Quinn loved Adam’s Amishness. She always wanted to be Amish herself. The one thing she couldn’t bear to take away from Adam was his way of living and his family. So she went away and found a family who wanted to adopt her son. And then she went into a lengthy mourning for her lost baby and her lost lover. Eleven years later she returns to Lancaster County and buys up what she can of what had been her father’s farm. Life as a head accountant for a brokerage firm in Philadelphia has given her a bleeding ulcer, and she’s decided to work from home and at a slower pace. Almost immediately upon her return she runs into Adam – he’s been hired as a contracted carpenter to help repair her kitchen. Sparks fly between them, but is it love or hate? Will they be able to move beyond what happened between them so long ago?
Where to start, where to start? There’s lots of rich stuff to talk about here. The conflict that Reavis sets up between Adam and Quinn is a throat clogger. Quinn loves the Amish, Quinn can’t be Amish, Adam can’t be Amish if he marries her, Adam can’t live without Quinn. There is just no way tears aren’t going to be shed. Reavis does a nice job of telling the story of their childhood love in a short page space. She also clearly respects the Amish way of life and manages to incorporate a lot of detail about Plain living without it sounding like textbook introduction.
Adam’s family also comes to life, and even when they are actively campaigning against Adam and Quinn’s relationship, they don’t seem like terrible people. Rather they seem like loving people who want their family to be whole and want their way of life to continue. They are also humble and not afraid to ask forgiveness or to give it. Some of the most poignant scenes involve Adam’s father Jacob and Quinn. And Adam’s little brother, Daniel, is so sweet and funny. His speech is endearing too, as his native language is a dialect of German and so his English is interestingly expressive of his thoughts.
The matter of the adoption of Quinn’s son is delicately handled and not presented as a whim or a mistake. Quinn wonders if she made the right decision for Adam and for her, but she never wonders if her son is being taken care of. The adoption choice is presented as a choice made out of love. Adam’s feelings about the adoption are complicated by the fact that he wasn’t involved in the decision, and his heartache comes across loud and clear, but by the book’s end he’s come to terms with it and can be at peace.
The story does have a few flaws. Adam and Quinn are developed as characters in as much as they are two halves of one whole. The flashbacks to their childhoods do tell that story. But what they’ve been doing in the interim 11 years is glossed over. Reavis also never explored Quinn’s ethnic and religious background, and in the absence of that information, one can’t help but wonder what kind of problems are likely to crop up in the marriage if the two of them can’t agree on holidays, theology, household chore division, etc. Perhaps that sounds silly, but I really wanted to know.
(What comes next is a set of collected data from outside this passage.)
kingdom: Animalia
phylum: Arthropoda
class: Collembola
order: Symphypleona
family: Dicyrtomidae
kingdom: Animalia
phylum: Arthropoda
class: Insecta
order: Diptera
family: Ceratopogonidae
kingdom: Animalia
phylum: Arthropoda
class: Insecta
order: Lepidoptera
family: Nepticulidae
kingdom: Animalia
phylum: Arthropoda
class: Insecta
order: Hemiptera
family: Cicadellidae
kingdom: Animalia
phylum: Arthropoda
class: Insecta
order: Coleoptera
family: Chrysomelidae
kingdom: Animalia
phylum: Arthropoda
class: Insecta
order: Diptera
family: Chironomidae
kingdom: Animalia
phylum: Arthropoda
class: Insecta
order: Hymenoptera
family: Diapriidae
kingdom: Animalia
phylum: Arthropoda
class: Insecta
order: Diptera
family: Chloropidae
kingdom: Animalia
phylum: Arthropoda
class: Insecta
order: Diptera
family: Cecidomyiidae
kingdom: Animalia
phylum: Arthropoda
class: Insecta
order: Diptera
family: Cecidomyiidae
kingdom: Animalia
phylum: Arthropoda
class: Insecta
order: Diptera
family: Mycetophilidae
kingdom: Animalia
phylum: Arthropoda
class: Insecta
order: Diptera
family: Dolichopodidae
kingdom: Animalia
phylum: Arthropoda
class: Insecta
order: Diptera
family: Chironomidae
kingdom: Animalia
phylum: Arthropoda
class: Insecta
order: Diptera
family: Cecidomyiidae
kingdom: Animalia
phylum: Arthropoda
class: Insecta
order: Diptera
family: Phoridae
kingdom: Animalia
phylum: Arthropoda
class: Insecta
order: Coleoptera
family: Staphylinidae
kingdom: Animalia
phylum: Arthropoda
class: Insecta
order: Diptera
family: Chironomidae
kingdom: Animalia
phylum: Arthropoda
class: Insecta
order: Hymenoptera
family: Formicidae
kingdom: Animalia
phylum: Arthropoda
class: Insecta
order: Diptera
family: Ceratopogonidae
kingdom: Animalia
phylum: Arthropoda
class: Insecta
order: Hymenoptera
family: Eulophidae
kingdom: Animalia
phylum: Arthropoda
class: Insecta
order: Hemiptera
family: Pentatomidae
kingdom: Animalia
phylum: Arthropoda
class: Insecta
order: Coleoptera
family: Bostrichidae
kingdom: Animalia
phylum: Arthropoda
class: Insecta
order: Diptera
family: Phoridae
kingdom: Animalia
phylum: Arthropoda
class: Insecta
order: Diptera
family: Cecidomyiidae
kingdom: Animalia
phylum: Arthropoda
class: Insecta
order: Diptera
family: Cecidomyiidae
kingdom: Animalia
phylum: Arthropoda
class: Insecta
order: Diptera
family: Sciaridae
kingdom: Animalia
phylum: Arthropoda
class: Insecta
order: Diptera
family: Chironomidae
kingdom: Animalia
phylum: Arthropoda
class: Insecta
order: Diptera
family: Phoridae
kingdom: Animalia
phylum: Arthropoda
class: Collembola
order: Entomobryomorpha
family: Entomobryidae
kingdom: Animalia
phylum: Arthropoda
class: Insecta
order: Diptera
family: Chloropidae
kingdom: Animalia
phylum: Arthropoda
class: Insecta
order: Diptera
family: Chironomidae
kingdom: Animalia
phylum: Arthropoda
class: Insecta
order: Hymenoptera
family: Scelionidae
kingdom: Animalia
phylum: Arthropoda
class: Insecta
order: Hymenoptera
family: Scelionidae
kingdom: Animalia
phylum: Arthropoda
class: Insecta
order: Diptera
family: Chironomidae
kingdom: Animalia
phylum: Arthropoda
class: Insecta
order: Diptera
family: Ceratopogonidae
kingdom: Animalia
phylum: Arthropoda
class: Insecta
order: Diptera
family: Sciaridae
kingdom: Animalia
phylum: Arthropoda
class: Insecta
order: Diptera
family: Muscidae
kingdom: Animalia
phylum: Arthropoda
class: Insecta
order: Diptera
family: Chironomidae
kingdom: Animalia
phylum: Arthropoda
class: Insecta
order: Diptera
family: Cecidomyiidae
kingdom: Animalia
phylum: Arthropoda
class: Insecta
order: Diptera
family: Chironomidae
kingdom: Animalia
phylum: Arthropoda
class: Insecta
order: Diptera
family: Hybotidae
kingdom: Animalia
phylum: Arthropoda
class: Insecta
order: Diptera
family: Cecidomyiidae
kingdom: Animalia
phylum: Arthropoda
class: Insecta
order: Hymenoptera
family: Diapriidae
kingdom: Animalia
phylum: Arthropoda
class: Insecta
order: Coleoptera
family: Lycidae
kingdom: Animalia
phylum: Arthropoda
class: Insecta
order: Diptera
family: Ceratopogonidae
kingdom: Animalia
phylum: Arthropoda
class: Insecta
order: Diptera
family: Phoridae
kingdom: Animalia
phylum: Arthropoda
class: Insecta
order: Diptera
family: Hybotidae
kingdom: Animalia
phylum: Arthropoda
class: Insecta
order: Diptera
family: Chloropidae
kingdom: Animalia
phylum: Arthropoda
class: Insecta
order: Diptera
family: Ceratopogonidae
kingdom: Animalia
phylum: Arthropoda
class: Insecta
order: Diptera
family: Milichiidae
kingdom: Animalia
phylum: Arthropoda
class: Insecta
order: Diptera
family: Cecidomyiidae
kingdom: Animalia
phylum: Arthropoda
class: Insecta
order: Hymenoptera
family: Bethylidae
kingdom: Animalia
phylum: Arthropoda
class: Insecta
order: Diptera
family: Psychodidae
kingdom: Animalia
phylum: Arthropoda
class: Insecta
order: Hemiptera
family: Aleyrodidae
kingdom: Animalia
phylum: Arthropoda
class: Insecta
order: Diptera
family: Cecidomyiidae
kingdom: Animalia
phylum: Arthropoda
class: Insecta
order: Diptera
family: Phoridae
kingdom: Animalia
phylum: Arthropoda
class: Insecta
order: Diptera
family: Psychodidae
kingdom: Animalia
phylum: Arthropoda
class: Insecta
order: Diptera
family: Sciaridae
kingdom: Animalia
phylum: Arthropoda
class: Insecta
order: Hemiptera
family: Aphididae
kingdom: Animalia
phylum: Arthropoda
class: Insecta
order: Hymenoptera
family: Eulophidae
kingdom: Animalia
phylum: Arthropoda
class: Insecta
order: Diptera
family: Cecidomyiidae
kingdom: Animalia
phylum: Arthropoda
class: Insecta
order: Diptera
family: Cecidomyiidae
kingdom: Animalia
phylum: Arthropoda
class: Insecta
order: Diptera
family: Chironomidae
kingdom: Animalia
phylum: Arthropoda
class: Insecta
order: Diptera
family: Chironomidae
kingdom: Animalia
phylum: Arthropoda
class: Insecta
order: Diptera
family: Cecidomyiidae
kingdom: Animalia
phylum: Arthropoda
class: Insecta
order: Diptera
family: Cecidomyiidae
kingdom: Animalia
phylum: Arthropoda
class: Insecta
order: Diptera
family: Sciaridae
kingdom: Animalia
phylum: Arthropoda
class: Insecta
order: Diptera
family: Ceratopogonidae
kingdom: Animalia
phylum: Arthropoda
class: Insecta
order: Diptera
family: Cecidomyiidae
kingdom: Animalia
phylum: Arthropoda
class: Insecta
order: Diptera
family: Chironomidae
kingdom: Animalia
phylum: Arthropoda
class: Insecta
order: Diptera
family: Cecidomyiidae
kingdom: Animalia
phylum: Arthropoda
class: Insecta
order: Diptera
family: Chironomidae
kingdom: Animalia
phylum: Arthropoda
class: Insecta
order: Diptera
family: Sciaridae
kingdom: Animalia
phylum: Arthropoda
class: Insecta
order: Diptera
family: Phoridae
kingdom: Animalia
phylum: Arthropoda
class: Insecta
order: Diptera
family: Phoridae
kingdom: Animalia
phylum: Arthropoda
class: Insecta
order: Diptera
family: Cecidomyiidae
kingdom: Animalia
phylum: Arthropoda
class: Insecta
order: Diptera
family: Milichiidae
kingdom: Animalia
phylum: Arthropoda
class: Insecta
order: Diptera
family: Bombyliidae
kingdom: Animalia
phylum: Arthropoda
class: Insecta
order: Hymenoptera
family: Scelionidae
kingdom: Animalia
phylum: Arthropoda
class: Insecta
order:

Silhouette Special Editions usually have a couple of love scenes, but one would have been sufficient here. The second one felt a lot like padding, and given Adam’s background, it might be more likely that he’d have waited until the wedding to celebrate the wedding night.
A Crime of the Heart is a bittersweet story of lasting love and second chances. The HEA is not without some major sacrifices, but I finished the story feeling good about these characters and their ability to persevere and make a new life and a new family for themselves. If you like books that evoke that heart-in-your-throat feeling, this would be an excellent book to track down.